I still think there's a similar-triangles argument out there somewhere that we haven't seen yet.

 

[bizmark]

Originally posted by: heliomphalodon
Well done bizmark. I like your proof, although a purist would say that you should have used a symbol like 'z' for the length of the side of the square, rather than choosing a number, however arbitrary.

yeah, I know... it's trivial, though and the equations are much easier to follow with actual numbers IMO.

As to your point about compass and straightedge, I didn't really mean to imply their use. I should have said "consider" the circular arcs, rather than "draw" the circular arcs. And even in a classical compass-and-straightedge construction, one can never merely observe that two points coincide -- it must be proved.

Ah, I didn't know that -- I haven't done compass-and-straightedge stuff since 9th grade and we certainly weren't very rigorous

I still think there's a similar-triangles argument out there somewhere that we haven't seen yet.

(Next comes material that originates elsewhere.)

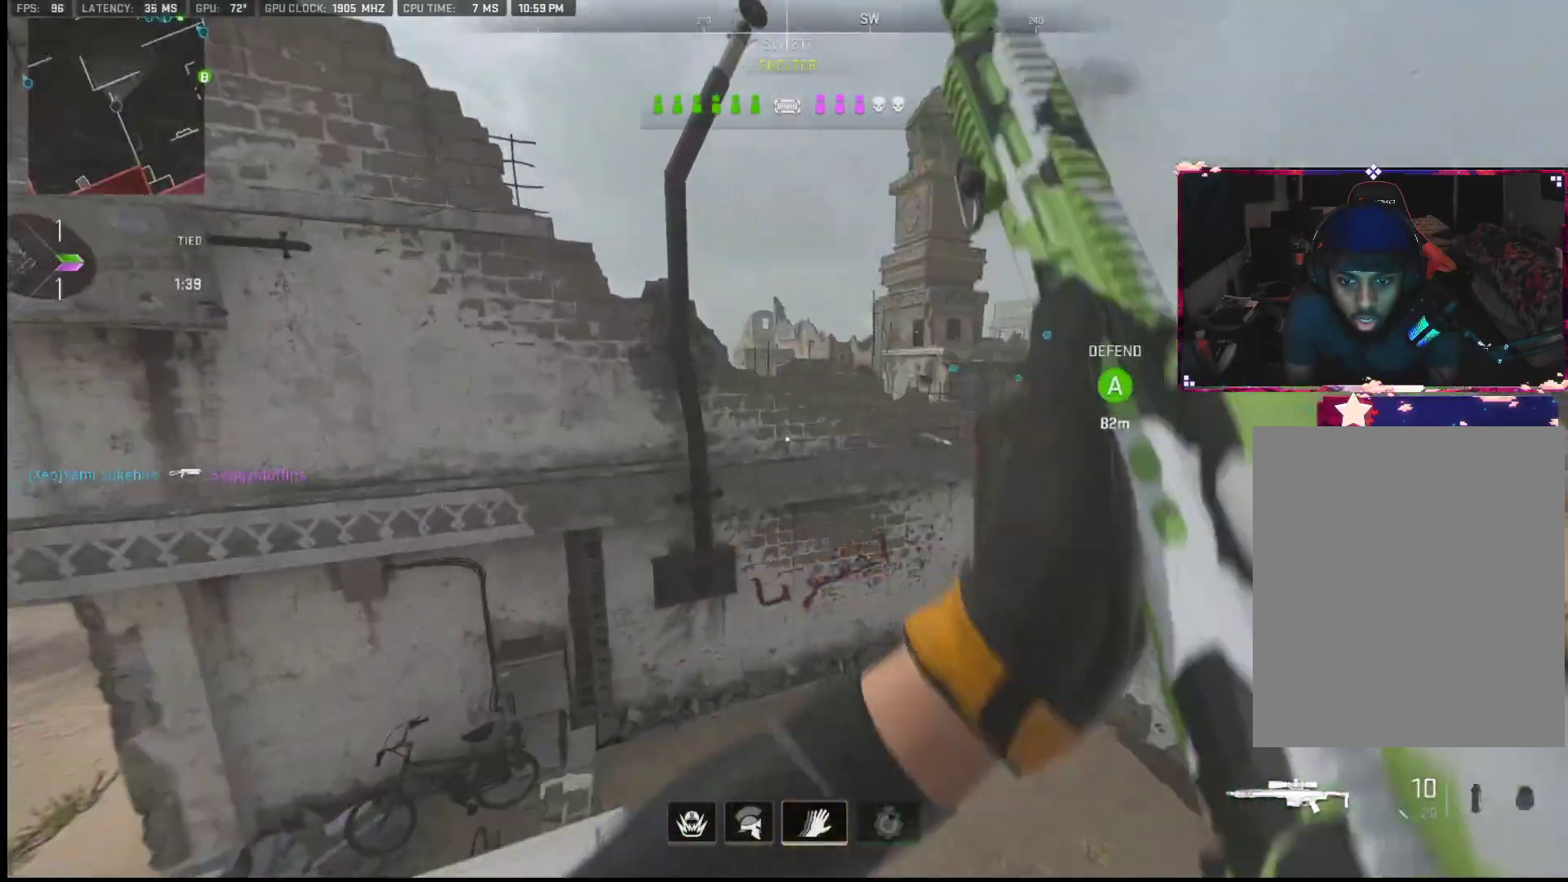
{"buttons": ["L1"], "left_stick": "center", "right_stick": "center", "events": [[250, "L1", "down"], [250, "left_stick", "down-right"], [367, "left_stick", "down-left"], [367, "right_stick", "up"], [433, "left_stick", "center"], [450, "right_stick", "center"]]}
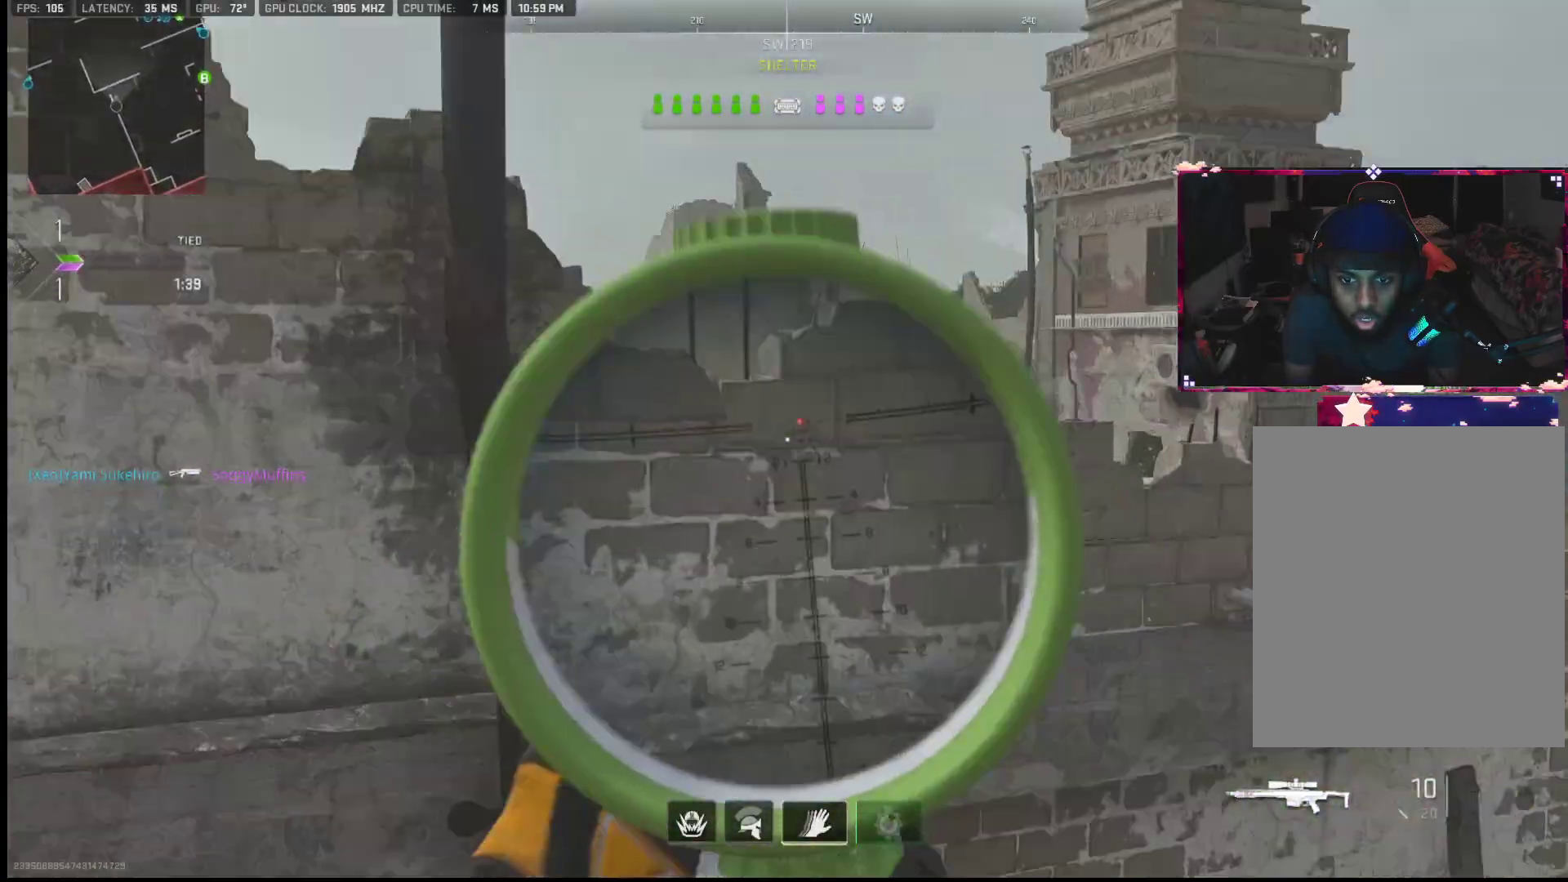
{"buttons": [], "left_stick": "center", "right_stick": "left", "events": [[100, "L2", "down"], [467, "L2", "up"], [483, "L1", "up"], [483, "right_stick", "left"]]}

I thought about similar triangles for a while, but I don't think it's really possible. Look at the triangles you can form (post-hoc, knowing that DEC is an equilateral triangle):

150-15-15, 90-75-15, 90-60-30, 60-60-60, 75-75-30.... you want to show a 90-60-30, but all you start off with is a 150-15-15 or a 90-75-15... what's similar to either of those?

 

[heliomphalodon]

Originally posted by: bizmark
I thought about similar triangles for a while, but I don't think it's really possible. Look at the triangles you can form (post-hoc, knowing that DEC is an equilateral triangle):

150-15-15, 90-75-15, 90-60-30, 60-60-60, 75-75-30.... you want to show a 90-60-30, but all you start off with is a 150-15-15 or a 90-75-15... what's similar to either of those?

Well, if you take the AEB triangle and copy it down to the bottom of the square so that A->D, B->C and E gets copied to a new point E" below the bottom of the square, then AEE"D forms a parallelogram and triangles DAE and EE"D are congruent. But I still can't get DA = DE which would make DAE isosceles. Then again, if we bisect AE at H and look at triangles AHD and EHD, they're congruent and also similar to triangles EGA and EGB in my construction.

Ooh, I just got an idea.

We're given a square ABCD together with a point E in the square such that angle(EAB) = angle(EBA) = 15.
To prove: triangle DEC is equilateral.

Consider the triangle AEB. Reflect it in the line AC so that A->A, B->D and E->E'.
Now consider triangle AEE'. It is equilateral.
Thus triangles AE'D and DE'E are congruent, so
triangle ADE is isosceles and thus
triangle DEC is equilateral. QED

Now that's the sort of proof I like!